Activity: Pull out every line of the rows below that contains the string "яблоко".

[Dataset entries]
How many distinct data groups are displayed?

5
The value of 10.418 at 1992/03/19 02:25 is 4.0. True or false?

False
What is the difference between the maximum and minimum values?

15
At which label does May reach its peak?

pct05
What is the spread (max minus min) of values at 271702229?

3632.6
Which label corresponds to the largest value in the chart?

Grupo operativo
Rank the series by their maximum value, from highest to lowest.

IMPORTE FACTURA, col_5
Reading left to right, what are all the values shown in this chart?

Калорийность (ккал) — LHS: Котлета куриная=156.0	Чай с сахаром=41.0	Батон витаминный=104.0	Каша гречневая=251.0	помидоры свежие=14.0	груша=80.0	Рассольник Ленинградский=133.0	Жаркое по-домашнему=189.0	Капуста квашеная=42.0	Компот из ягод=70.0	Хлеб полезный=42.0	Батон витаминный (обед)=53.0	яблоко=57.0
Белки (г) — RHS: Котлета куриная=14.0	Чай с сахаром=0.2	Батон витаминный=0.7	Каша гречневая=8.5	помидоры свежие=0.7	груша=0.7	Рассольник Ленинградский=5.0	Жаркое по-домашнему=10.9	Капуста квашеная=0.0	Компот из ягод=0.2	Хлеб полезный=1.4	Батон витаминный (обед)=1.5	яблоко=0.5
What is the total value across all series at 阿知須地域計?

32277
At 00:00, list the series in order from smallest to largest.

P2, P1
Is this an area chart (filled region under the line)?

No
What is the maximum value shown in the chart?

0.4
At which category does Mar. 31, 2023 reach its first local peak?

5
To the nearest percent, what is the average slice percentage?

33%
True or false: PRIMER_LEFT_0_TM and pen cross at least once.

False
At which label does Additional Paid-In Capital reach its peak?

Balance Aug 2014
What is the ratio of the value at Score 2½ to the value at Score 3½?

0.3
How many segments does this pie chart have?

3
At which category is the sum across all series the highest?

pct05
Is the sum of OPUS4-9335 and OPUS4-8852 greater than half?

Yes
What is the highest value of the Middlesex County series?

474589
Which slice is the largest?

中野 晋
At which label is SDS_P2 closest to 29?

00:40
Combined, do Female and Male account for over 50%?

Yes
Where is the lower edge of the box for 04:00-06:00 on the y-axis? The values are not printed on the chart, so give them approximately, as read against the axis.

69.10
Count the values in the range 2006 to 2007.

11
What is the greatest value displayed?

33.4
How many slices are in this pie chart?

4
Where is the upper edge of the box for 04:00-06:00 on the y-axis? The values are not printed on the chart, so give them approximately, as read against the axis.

Reply:
Калорийность (ккал) — LHS: Котлета куриная=156.0	Чай с сахаром=41.0	Батон витаминный=104.0	Каша гречневая=251.0	помидоры свежие=14.0	груша=80.0	Рассольник Ленинградский=133.0	Жаркое по-домашнему=189.0	Капуста квашеная=42.0	Компот из ягод=70.0	Хлеб полезный=42.0	Батон витаминный (обед)=53.0	яблоко=57.0
Белки (г) — RHS: Котлета куриная=14.0	Чай с сахаром=0.2	Батон витаминный=0.7	Каша гречневая=8.5	помидоры свежие=0.7	груша=0.7	Рассольник Ленинградский=5.0	Жаркое по-домашнему=10.9	Капуста квашеная=0.0	Компот из ягод=0.2	Хлеб полезный=1.4	Батон витаминный (обед)=1.5	яблоко=0.5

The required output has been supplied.